* _About this exercise_
Reproduce the text of the listing below verbatim, line for line, leaving out the picture.

* _Data provided_
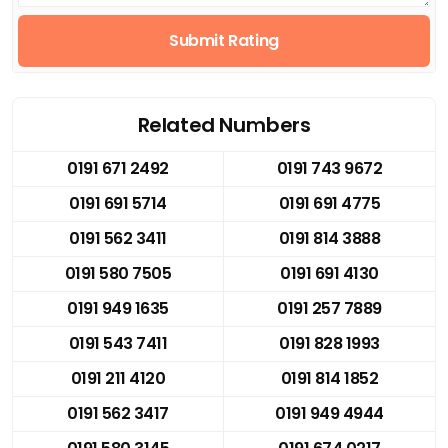
Submit Rating
Related Numbers
0191 671 2492
0191 743 9672
0191 691 5714
0191 691 4775
0191 562 3411
0191 814 3888
0191 580 7505
0191 691 4130
0191 949 1635
0191 257 7889
0191 543 7411
0191 828 1993
0191 211 4120
0191 814 1852
0191 562 3417
0191 949 4944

* _Written solution_
Submit Rating
Related Numbers
0191 671 2492
0191 743 9672
0191 691 5714
0191 691 4775
0191 562 3411
0191 814 3888
0191 580 7505
0191 691 4130
0191 949 1635
0191 257 7889
0191 543 7411
0191 828 1993
0191 211 4120
0191 814 1852
0191 562 3417
0191 949 4944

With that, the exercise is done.